Perpetual Contract Trading Volume Distribution — Source: GSR Annual Report

Contribution of Chaos Labs

Chaos Labs plays a significant role in risk management for hard support liquidity and synthetic models, catering to the specific needs of our partner platforms such as @GMX_IO, @dYdX, @SynFuturesDeFi, @JupiterExchange, @OstiumLabs, and @Bluefinapp.

As a long-term provider of risk analysis, Chaos Labs helps protocols manage leverage limits, liquidation thresholds, collateral requirements, and overall platform health through real-time risk assessments and simulations.

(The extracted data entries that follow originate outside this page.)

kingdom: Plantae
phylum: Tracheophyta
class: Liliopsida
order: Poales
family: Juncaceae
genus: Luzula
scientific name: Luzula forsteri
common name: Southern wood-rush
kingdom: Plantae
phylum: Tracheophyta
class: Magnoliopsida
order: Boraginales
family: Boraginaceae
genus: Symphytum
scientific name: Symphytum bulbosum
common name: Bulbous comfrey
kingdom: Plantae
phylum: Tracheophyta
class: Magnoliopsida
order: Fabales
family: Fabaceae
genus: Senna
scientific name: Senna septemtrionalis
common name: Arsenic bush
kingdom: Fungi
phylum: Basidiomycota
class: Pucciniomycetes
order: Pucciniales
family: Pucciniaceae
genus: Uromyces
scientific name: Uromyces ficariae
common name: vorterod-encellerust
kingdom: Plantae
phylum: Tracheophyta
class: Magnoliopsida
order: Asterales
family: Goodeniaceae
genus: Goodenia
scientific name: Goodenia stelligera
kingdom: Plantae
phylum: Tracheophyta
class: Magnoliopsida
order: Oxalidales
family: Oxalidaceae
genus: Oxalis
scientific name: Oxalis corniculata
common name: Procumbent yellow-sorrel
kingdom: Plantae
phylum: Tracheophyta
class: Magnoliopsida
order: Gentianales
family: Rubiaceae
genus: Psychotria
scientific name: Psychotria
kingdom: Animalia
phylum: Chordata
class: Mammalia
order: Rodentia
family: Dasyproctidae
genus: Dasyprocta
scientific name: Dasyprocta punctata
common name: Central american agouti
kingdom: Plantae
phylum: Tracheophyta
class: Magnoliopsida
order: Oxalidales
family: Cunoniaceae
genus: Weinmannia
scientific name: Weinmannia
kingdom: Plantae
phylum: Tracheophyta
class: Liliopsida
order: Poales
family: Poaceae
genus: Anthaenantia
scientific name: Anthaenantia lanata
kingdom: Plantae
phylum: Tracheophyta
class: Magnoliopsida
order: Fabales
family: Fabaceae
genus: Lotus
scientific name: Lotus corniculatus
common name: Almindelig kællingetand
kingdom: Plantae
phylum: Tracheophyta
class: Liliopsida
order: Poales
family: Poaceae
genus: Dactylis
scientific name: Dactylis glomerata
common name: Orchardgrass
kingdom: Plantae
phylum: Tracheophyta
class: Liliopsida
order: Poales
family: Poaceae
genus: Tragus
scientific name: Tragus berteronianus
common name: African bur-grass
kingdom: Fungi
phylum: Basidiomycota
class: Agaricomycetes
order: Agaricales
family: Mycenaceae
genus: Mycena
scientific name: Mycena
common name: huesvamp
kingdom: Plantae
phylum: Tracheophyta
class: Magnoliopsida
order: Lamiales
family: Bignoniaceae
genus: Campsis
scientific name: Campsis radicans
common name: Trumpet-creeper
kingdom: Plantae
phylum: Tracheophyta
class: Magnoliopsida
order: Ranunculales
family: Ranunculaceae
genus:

Chaos Labs' latest product, Edge Network, introduces a decentralized oracle system that helps reduce risks associated with oracles, ensuring that both synthetic and hard support models can benefit from real-time, accurate price data. Edge has already been used as a primary oracle by well-known platforms like Jupiter.

Chaos Labs also collaborates with partners to develop optimized liquidity incentive programs to ensure a smooth trading experience and attract more liquidity.

Finally, Chaos Labs provides public dashboards for monitoring risk parameters on platforms such as GMX, Jupiter, Bluefin, and dYdX.